# EXTRAIT DE PAGE:
= = = =
Au Palais des Sports de Yaoundé, lors de la 6e édition du Forum des Femmes Professionnelles organisé dans le cadre du 23e Congrès international de la WAEA, la voix de Miss Petunia, venue d’Afrique du Sud, a marqué les esprits.
Son message est sans ambiguïté : les femmes ne doivent plus être considérées comme une option dans les politiques de l’eau et de l’assainissement. Elles doivent en être des actrices centrales.
L’eau comme nécessité vitale, les femmes en première ligne
« Water is life and sanitation is dignity », rappelle-t-elle, reprenant une expression forte utilisée en Afrique du Sud. Derrière cette formule se cache une réalité concrète : dans de nombreuses communautés africaines, ce sont les femmes qui portent la responsabilité quotidienne de l’accès à l’eau.
Elles gèrent l’eau au sein des foyers, veillent à l’hygiène, s’occupent des enfants, soutiennent les familles. Pourtant, leur présence reste encore insuffisante dans les sphères décisionnelles où se définissent les politiques publiques.
Pour Miss Petunia, il est impératif que les femmes participent pleinement aux discussions gouvernementales et aux instances stratégiques. Leur expérience de terrain constitue une expertise précieuse pour construire des politiques efficaces et adaptées aux réalités locales.
Partager les expériences pour bâtir des solutions africaines
Le forum a également permis de mettre en lumière l’importance du partage d’expériences entre pays africains. Selon elle, la coopération continentale est un levier majeur.
En échangeant sur les réussites, les défis et les stratégies mises en place dans différents contextes nationaux, les professionnelles du secteur peuvent s’inspirer mutuellement et accélérer les progrès.
L’Afrique ne manque pas de compétences. Elle a besoin de collaboration structurée et de réseaux solides pour transformer ces compétences en impact durable.
Mettre les femmes au premier plan, sans exclusion
Pour Miss Petunia, l’ambition est claire : les femmes doivent être placées à l’avant-garde du leadership dans les secteurs de l’eau et de l’assainissement. Ce positionnement ne doit pas relever du symbolique, mais d’une volonté politique assumée.
Elle insiste toutefois sur un point d’équilibre essentiel : promouvoir la fille ne signifie pas exclure le garçon. L’éducation inclusive reste fondamentale pour construire des sociétés équilibrées et résilientes.
= = = =
# EXTRAITS DE DONNÉES:
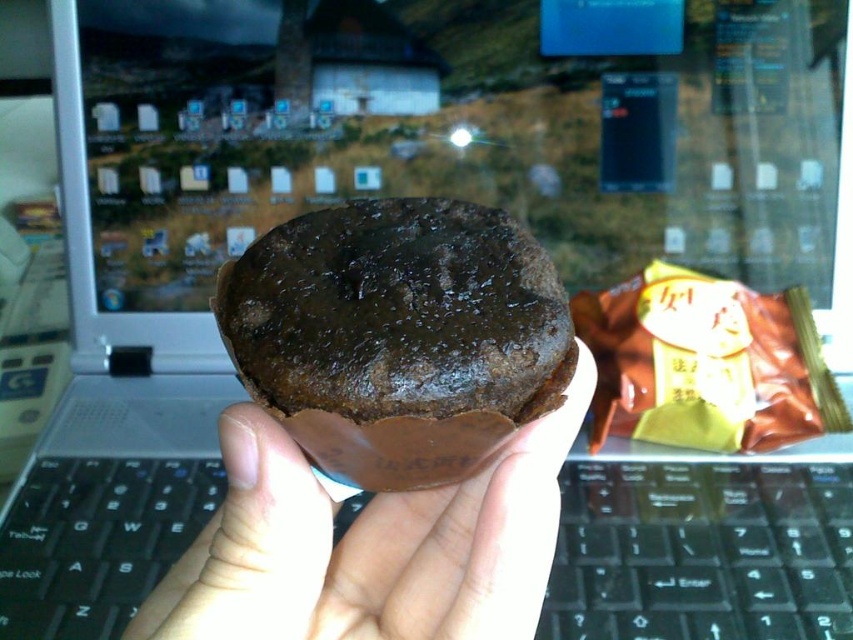
Is black plastic keyboard at center shorter than chocolate matte cake at center?

Correct, black plastic keyboard at center is not as tall as chocolate matte cake at center.

Can you confirm if black plastic keyboard at center is smaller than chocolate matte cake at center?

Actually, black plastic keyboard at center might be larger than chocolate matte cake at center.

You are a GUI agent. You are given a task and a screenshot of the screen. Output one action in this format:
    pyautogui.click(x=<x>, y=<y>)
    Task: Click on the black plastic keyboard at center
    The width and height of the screenshot is (853, 640).
    Given the screenshot: What is the action you would take?
    pyautogui.click(x=701, y=552)

Does point (401, 460) come in front of point (405, 540)?

Yes.

From the picture: Between chocolate matte cake at center and brown matte cupcake at center, which one appears on the right side from the viewer's perspective?

Positioned to the right is chocolate matte cake at center.

Based on the photo, who is more distant from viewer, [445,268] or [287,454]?

The point [445,268] is more distant.

Find the location of a particular element. chocolate matte cake at center is located at coordinates (397, 336).

Is black plastic keyboard at center behind brown matte cupcake at center?

That is True.

In the scene shown: Does black plastic keyboard at center have a lesser width compared to brown matte cupcake at center?

No.

Is point (135, 547) positioned behind point (498, 508)?

Yes, it is.

Find the location of a particular element. The width and height of the screenshot is (853, 640). black plastic keyboard at center is located at coordinates (701, 552).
= = = =
# CONSIGNE:
Énumérez toutes les activités que l'extrait attribue aux femmes dans la phrase qui commence par « Elles gèrent l'eau ». Les lignes de données ne sont pas utiles ici.

# RÉPONSE ATTENDUE:
- Gérer l'eau au sein des foyers
- Veiller à l'hygiène
- S'occuper des enfants
- Soutenir les familles